Максим пожал плечами. Он свое дело сделал, не факт, конечно, что спасённый не повторит попытку суицида, случалось и такое, но объяснять и уговаривать не собирался. К тому же утопленник, оказавшись в воде, слишком уж резво боролся за жизнь. Вполне возможно это был единичный порыв в состоянии аффекта.
Сейчас же хотелось уйти с берега и отогреться горячим чаем. Для Максима ценность жизни была непреложной истинной, он ею наслаждался и ярко проживал каждый день, не понимал, как можно самому отказаться от этого дара.
— Что бы не случилось, всё можно исправить. Пока жив, всё решаемо.
Мужчина саркастично хмыкнул.
— Пока я жив? Исправить? Откуда ты такой наивный взялся?
Сняв джинсовую куртку, Максим выжал воду, но надевать не стал.
— Думаешь, я не прав?
— Не прав.
Максим сел напротив, присмотрелся к бледному лицу с явными следами бессонницы. Тёмные круги под глазами и сумасшедший взгляд выдавали нервное напряжение.
— Что случилось? Нельзя это исправить или помочь?
— Нельзя, — он замолчал и неожиданно воскликнул: — Я не могу! Я не смог! Это ведь моя работа, сажать уродов.
Максим стянул через голову мокрую футболку, понюхав, скривился и выжал.
— Ты мент, что ли?
Мужчина смотрел на него, но видел явно что-то другое.

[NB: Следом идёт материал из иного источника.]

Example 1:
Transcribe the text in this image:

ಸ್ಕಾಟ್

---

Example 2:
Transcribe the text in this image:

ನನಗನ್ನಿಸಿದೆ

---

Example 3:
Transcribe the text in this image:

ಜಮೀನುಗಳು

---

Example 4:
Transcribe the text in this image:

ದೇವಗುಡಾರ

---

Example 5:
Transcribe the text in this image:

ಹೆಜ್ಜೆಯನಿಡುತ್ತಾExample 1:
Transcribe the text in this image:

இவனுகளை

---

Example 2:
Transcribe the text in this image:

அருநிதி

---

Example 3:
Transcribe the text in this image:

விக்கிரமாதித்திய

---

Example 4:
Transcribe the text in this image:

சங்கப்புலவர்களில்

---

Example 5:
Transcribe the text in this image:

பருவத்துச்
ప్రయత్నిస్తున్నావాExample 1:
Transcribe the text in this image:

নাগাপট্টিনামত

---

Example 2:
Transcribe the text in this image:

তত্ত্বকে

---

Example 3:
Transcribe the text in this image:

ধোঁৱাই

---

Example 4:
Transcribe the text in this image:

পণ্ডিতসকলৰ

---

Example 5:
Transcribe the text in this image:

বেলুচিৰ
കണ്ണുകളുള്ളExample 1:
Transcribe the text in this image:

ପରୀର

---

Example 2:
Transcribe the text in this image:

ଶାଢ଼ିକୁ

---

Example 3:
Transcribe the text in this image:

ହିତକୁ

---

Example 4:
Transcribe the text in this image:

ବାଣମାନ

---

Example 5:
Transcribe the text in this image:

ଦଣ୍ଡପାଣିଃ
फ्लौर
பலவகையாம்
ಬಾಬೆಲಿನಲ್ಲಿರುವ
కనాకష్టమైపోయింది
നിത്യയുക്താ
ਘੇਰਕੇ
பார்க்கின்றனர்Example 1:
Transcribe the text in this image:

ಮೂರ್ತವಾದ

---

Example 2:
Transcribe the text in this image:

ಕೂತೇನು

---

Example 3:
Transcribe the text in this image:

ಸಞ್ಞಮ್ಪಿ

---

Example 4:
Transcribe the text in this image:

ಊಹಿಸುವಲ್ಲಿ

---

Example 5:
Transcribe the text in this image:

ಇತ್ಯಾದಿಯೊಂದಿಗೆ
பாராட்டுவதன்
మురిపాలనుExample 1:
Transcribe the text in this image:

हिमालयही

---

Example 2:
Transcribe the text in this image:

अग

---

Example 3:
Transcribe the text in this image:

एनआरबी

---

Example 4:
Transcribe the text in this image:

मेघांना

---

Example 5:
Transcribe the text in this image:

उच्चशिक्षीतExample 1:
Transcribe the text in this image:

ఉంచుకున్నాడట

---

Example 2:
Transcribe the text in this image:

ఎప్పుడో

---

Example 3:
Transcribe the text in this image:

— Если я не смог, то кто тогда может?
Максим надел холодную сырую одежду.
— Что случилось?
— Какая тебе разница?
— Пытаюсь понять, что тебя погнало на мост. Не представляю, что может заставить расстаться с жизнью.
Мужчина встал, казалось он не испытывал дискомфорта из-за мокрой насквозь одежды, окружающую действительность он вообще не слишком замечал, явно пребывал частично в воспоминаниях, частично уже там за чертой. Словно и не понимал, что ему не дали умереть.
— Она была права. Любви нет, справедливости нет, ничего нет.
— Кто, она?
— Девушка.
— Какая ещё девушка?
Максим устало покачал головой. Надоело разгадывать ребус. Хотелось уйти с обдуваемого ветрами берега и переодеться. Он поднял мужчину и словно послушного ребёнка повёл вдоль реки к машине. Больше не спрашивал ни о чём, но это уже и не потребовалось.
Мужчина сам принялся бессвязно рассказывать о том, что привело его сюда. Ему явно хотелось поделиться, вылить боль, облечь её в слова. Свою роль сыграло и нервное перенапряжение и какое-то странное доверие к спасителю-грубияну, который и не пытался быть с ним деликатным и осторожным. Рассказ получился скомканным, местами прерывался сдерживаемыми слезами.